Slant Lake, Asubpeeschoseewagong - The site of Grassy Narrows' high profile logging blockade will see action again today as grassroots women block passage for Ministry of Natural Resources (MNR ) enforcement officers interfering with back-road repair work by the northwestern Ontario First Nations community. The community was repairing washouts and beaver damage to nearby back-roads to facilitate their ongoing use and enjoyment of their traditional territory. The MNR has visited the repair work three times and have said to the workers they will be watching them closely, threatening to stop the work. This time the community has resolved not to allow that and blocked MNR access at Slant Lake, allowing repairs to proceed.

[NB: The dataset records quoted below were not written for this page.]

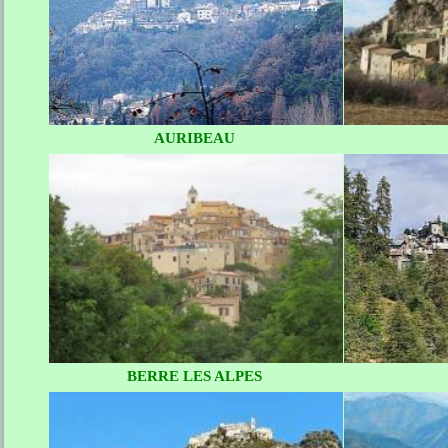
AURIBEAU
BERRE LES ALPES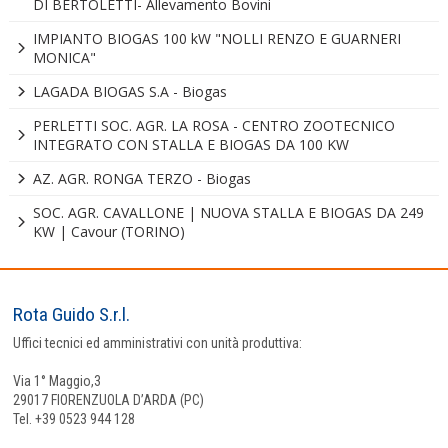
DI BERTOLETTI- Allevamento Bovini
IMPIANTO BIOGAS 100 kW "NOLLI RENZO E GUARNERI
MONICA"
LAGADA BIOGAS S.A - Biogas
PERLETTI SOC. AGR. LA ROSA - CENTRO ZOOTECNICO
INTEGRATO CON STALLA E BIOGAS DA 100 KW
AZ. AGR. RONGA TERZO - Biogas
SOC. AGR. CAVALLONE | NUOVA STALLA E BIOGAS DA 249
KW | Cavour (TORINO)
Rota Guido S.r.l.
Uffici tecnici ed amministrativi con unità produttiva:
Via 1° Maggio,3
29017 FIORENZUOLA D’ARDA (PC)
Tel. +39 0523 944 128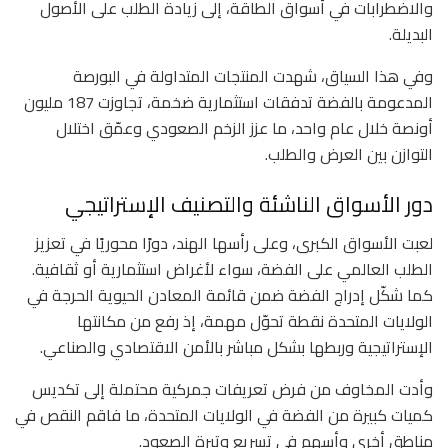
والاضطرابات في أسواق الطاقة، إلى زيادة الطلب على الأصول
البديلة.
وفي هذا السياق، شهدت المنتجات المتداولة في البورصة
المدعومة بالفضة تدفقات استثمارية ضخمة، تجاوزت 187 مليون
أونصة خلال عام واحد، ما عزز الزخم الصعودي وعمّق اختلال
التوازن بين العرض والطلب.
دور الأسواق الناشئة والتصنيف الإستراتيجي
لعبت الأسواق الكبرى، وعلى رأسها الهند، دورًا محوريًا في تعزيز
الطلب العالمي على الفضة، سواء لأغراض استثمارية أو ثقافية.
كما شكّل إدراج الفضة ضمن قائمة المعادن الحيوية الحرجة في
الولايات المتحدة نقطة تحوّل مهمة، إذ رفع من مكانتها
الإستراتيجية وربطها بشكل مباشر بالأمن الاقتصادي والصناعي.
وأدت المخاوف من فرض تعريفات جمركية محتملة إلى تكديس
كميات كبيرة من الفضة في الولايات المتحدة، ما فاقم النقص في
مناطق أخرى وأسهم في تسريع وتيرة الصعود.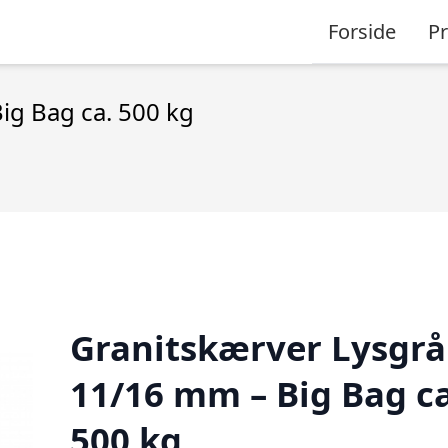
Forside
P
ig Bag ca. 500 kg
Granitskærver Lysgrå
11/16 mm – Big Bag ca
500 kg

"We the Anishinabek have never given up jurisdiction on our natural territories," said Judy Da Silva, a Grassy Narrows mother, blockader, and traditional healer. "We agreed to share the lands with the newcomers, but we will never give up our inherent right to use and protect the land, water and the forests."
The roads require repairs because the MNR has not conducted maintenance on the back road network since 2002 when grassroots women and youth put their bodies on the line to block logging machinery from further destroying the forests their community depends on. Previously the back roads had been maintained by local contractors through Provincial subsidies provided to the logging industry.
The blockade, now in its eighth year is the longest running blockade in Canadian history. Logging trucks feeding Weyerhaeuser's Trust Joist mill, and Abitibi pulp and paper mills shifted their clearcut logging operations to other parts of the territory until June 2008 when AbitibiBowater bowed to pressure and surrendered their license to log on the Whiskey Jack Forest. However, Weyerhaeuser continues to seek access to wood clearcut on Grassy Narrows Territory and the MNR has threatened to resume logging as early as September.
The back roads are used by Grassy Narrows members to access hunting, trapping, wild rice picking and berry picking areas, and for access to the Ball Lake fishing lodge. For generations the lodge has been a key source of employment for the community, but since the mercury poisoning of the English-Wabigoon River System the lodge has had minimal economic development benefits for the small indigenous community.
"The MNR attempt to stop maintenance of the roads is an attack on our community's self sufficiency," said Roberta Keesick, a Grassy Narrows grandmother, trapper, and blockader. “It is another attempt by the Province to assert unilateral control over the Territory in violation of our inherent and treaty rights."